RECORDS PROVIDED:

#####

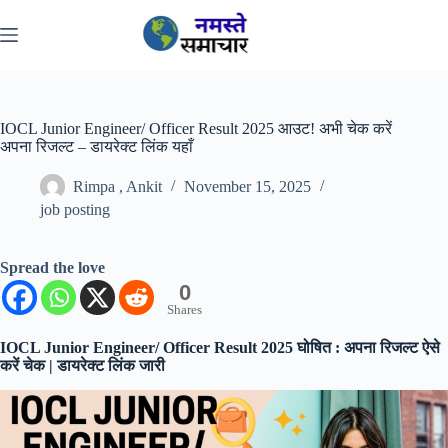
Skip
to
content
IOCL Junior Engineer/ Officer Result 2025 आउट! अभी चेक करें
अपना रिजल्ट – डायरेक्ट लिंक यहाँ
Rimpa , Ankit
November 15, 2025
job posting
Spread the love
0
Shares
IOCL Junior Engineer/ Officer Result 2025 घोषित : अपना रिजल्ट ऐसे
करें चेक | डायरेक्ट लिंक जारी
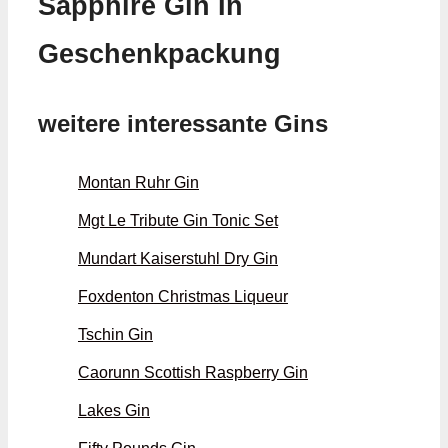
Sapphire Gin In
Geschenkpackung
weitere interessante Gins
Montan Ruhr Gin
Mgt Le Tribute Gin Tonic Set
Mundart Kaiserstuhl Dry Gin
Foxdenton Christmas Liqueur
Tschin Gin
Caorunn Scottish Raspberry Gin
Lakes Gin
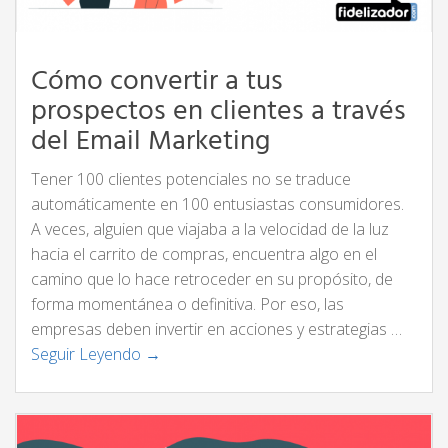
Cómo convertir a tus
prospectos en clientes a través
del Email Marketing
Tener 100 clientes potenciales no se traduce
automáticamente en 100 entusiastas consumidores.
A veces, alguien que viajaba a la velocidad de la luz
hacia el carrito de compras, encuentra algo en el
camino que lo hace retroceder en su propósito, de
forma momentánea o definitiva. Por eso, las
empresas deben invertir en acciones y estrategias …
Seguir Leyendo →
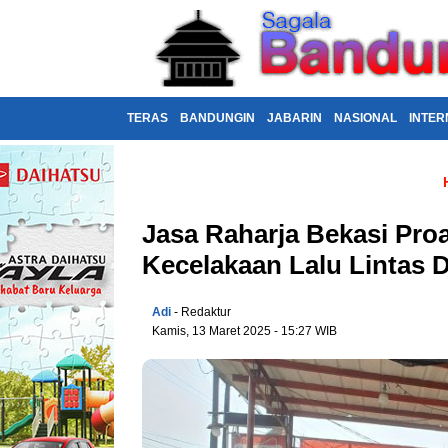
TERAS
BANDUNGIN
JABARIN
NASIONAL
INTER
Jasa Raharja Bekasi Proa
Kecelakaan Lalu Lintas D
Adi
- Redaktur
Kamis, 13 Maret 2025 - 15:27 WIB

#####

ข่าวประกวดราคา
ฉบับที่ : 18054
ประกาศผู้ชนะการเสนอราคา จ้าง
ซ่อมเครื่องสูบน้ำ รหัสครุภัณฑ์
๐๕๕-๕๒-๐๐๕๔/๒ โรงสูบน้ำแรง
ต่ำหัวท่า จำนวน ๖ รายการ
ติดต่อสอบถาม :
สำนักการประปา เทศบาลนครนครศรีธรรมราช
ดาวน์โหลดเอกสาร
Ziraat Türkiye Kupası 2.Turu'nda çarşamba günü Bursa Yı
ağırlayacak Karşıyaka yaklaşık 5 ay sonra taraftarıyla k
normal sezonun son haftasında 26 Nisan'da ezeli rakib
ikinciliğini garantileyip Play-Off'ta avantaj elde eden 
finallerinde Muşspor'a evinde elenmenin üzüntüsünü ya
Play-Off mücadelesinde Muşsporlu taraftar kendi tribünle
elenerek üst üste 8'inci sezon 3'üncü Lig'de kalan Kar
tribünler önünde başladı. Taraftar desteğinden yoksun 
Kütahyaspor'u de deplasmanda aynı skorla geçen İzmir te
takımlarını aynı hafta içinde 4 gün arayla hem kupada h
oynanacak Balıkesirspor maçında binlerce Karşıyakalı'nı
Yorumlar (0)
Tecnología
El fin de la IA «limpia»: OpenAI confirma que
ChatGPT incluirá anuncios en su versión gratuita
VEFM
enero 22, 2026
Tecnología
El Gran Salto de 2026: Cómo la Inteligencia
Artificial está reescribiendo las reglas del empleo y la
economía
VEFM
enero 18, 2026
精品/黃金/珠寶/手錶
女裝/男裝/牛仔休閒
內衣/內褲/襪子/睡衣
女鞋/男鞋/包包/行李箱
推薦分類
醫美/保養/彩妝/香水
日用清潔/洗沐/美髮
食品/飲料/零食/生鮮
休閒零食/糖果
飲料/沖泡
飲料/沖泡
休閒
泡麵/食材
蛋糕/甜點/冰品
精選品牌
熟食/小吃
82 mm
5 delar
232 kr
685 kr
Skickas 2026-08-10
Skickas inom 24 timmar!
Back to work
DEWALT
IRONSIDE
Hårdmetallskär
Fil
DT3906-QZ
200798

#####

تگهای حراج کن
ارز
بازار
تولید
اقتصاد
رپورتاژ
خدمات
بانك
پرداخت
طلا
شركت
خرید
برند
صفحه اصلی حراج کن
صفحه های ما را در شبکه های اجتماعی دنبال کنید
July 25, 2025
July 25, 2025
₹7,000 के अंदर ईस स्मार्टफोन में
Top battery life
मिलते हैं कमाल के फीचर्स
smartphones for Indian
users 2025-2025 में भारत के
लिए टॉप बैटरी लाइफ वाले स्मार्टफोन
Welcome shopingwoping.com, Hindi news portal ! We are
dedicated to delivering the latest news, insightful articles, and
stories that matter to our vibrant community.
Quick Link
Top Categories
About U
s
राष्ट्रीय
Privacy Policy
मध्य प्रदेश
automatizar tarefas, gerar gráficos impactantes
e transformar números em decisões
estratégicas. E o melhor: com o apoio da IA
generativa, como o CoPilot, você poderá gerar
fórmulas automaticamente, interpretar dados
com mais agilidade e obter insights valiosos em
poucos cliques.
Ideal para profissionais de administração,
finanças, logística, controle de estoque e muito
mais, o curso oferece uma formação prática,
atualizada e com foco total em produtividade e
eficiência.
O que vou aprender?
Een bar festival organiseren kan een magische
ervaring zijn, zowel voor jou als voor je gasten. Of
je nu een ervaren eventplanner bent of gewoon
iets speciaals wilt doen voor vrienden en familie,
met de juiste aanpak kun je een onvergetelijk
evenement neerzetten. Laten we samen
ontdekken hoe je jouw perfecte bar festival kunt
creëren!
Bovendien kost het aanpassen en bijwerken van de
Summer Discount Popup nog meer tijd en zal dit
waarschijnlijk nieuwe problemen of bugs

#####

WHAT IS NEEDED:
Out of the data above, transcribe exactly and only the lines starting with the line that has "je nu een ervaren eventplanner bent of gewoon" and going on through the line that has "waarschijnlijk nieuwe problemen of bugs", both included.

OUTPUT OF THE TASK:
je nu een ervaren eventplanner bent of gewoon
iets speciaals wilt doen voor vrienden en familie,
met de juiste aanpak kun je een onvergetelijk
evenement neerzetten. Laten we samen
ontdekken hoe je jouw perfecte bar festival kunt
creëren!
Bovendien kost het aanpassen en bijwerken van de
Summer Discount Popup nog meer tijd en zal dit
waarschijnlijk nieuwe problemen of bugs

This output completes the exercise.